Cardiac functionality is dependent on a balanced protein turnover. Accordingly, regulated protein decay is critical to maintain cardiac function. In this project, we will investigate if deficiency of SPRED2, an intracellular repressor of ERK-MAPK signaling markedly expressed in human heart, results in impaired autophagy, heart failure, and shortened lifespan. SPRED2-deficient mice show cardiomyocyte hypertrophy, cardiac fibrosis, impaired electrical excitability, and severe arrhythmias. Mechanistically, cardiomyocyte dysfunction results from ERK hyperactivation and dysregulated autophagy, observed as accumulation of vesicles, vacuolar structures, and degenerated mitochondria. The diminished autophagic flux in SPRED2-/- hearts was reflected by a reduced LC3-II/LC3-I ratio and by decreased Atg7, Atg4B and Atg16L expression. Furthermore, the autophagosomal adaptors p62 and NBR1 and lysosomal CathepsinD accumulated in SPRED2-/- hearts. However, the molecular mechanisms how SPRED2 regulates autophagy remain enigmatic. SPRED2 has no intrinsic enzymatic activity, which makes an alternative mechanism of regulation of autophagy necessary. In this grant proposal, we would like to investigate in detail the pathways necessary to clarify how SPRED2 regulates vesicle transport required for RTK signaling but also final RTK inactivation by autophagy in cardiac myocytes. Elucidation of these molecular processes in vivo and ex vivo will be relevant in many areas of medical research, as a variety of diseases are triggered by disorders of MAPK pathway inactivation (“Rasopahties”), of intracellular transport, and lack of fusion of lysosomes (“Lysosomal Storage Diseases”).
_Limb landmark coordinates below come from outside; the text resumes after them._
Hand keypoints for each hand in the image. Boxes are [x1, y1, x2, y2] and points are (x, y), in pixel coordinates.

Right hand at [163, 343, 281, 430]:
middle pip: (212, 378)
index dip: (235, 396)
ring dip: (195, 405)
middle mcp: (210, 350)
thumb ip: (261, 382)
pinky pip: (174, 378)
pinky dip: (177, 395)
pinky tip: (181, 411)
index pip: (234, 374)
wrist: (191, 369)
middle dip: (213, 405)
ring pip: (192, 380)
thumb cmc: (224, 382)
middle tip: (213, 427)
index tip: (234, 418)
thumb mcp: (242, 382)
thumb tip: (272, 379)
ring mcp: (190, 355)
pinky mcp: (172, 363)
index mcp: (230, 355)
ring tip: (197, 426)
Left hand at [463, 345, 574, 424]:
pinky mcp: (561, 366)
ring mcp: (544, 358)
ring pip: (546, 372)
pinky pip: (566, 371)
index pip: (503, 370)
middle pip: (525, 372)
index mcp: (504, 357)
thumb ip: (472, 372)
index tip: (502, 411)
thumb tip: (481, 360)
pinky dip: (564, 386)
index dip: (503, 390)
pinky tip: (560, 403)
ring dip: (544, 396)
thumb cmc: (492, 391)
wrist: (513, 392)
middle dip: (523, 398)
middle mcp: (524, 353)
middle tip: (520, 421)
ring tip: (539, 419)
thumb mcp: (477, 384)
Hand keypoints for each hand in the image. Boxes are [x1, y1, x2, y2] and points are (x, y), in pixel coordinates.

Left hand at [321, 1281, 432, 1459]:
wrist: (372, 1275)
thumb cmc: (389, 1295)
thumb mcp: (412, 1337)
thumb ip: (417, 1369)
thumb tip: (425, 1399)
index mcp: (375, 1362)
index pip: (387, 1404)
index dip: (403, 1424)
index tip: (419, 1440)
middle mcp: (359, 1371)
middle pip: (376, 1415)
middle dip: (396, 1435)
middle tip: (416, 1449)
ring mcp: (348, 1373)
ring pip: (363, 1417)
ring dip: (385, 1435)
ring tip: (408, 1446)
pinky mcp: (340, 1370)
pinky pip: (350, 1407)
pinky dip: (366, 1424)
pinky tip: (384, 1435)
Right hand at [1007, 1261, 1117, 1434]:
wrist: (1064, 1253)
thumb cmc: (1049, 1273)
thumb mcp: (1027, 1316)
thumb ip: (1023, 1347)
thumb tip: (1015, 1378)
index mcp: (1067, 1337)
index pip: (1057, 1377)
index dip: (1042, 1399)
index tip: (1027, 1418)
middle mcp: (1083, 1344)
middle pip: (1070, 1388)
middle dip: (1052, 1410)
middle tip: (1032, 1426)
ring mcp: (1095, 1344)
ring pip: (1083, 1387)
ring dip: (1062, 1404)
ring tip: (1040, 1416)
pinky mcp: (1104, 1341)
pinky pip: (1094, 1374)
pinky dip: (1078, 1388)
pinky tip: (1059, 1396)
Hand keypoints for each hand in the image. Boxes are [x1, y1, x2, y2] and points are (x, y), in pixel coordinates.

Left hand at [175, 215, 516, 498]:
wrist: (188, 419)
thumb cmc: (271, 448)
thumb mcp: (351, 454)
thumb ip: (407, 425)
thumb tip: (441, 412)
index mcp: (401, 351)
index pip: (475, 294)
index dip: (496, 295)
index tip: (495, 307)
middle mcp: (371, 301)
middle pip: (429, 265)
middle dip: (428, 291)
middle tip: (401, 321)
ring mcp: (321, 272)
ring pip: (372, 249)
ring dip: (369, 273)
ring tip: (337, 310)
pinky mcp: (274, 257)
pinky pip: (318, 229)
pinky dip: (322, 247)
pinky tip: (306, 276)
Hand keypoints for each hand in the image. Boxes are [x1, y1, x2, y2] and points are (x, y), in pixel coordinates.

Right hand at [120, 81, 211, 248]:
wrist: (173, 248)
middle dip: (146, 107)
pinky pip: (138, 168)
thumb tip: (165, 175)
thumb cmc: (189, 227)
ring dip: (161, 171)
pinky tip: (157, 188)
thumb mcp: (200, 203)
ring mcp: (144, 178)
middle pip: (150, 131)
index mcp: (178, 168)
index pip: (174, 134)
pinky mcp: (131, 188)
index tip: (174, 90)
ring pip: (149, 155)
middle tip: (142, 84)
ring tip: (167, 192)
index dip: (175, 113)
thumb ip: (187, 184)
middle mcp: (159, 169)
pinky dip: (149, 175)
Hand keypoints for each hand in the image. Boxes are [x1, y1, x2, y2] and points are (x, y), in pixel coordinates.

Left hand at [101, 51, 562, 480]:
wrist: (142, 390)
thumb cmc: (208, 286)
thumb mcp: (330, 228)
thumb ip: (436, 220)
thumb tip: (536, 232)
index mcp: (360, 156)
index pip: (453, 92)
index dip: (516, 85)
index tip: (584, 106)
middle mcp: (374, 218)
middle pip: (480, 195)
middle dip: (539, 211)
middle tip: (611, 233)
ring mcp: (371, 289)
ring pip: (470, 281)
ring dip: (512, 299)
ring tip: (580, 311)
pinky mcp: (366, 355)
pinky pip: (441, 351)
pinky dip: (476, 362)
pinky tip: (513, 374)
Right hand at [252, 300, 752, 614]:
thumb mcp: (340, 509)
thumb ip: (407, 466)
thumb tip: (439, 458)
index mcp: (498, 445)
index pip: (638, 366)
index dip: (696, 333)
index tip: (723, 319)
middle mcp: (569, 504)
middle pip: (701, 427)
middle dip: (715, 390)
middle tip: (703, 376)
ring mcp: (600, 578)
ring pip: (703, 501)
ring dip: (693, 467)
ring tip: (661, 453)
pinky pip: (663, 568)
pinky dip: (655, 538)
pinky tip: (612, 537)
心脏功能依赖于平衡的蛋白质周转。因此，受调节的蛋白质衰变对于维持心脏功能至关重要。在这个项目中，我们将研究是否SPRED 2，一个细胞内抑制ERK-MAPK信号显着表达在人类心脏，导致受损的自噬，心力衰竭，寿命缩短。SPRED 2缺陷小鼠表现出心肌细胞肥大、心脏纤维化、电兴奋性受损和严重心律失常。从机制上讲，心肌细胞功能障碍是由ERK过度激活和失调的自噬引起的，观察到囊泡、空泡结构和变性线粒体的积累。SPRED 2-/-心脏中减少的自噬通量通过降低的LC 3-II/LC 3-I比率和降低的Atg 7、Atg 4 B和Atg 16 L表达来反映。此外，自噬体衔接子p62和NBR 1以及溶酶体组织蛋白酶D在SPRED 2-/-心脏中积累。然而，SPRED 2如何调节自噬的分子机制仍然是个谜。SPRED 2没有内在的酶活性，这使得调节自噬的替代机制成为必要。在这项资助提案中，我们希望详细研究必要的途径，以澄清SPRED 2如何调节RTK信号传导所需的囊泡运输，以及心肌细胞中自噬导致的最终RTK失活。体内和离体这些分子过程的阐明将在医学研究的许多领域中是相关的，因为多种疾病是由MAPK途径失活（“Rasopahties”）、细胞内转运和缺乏溶酶体融合（“溶酶体贮积病”）的病症触发的。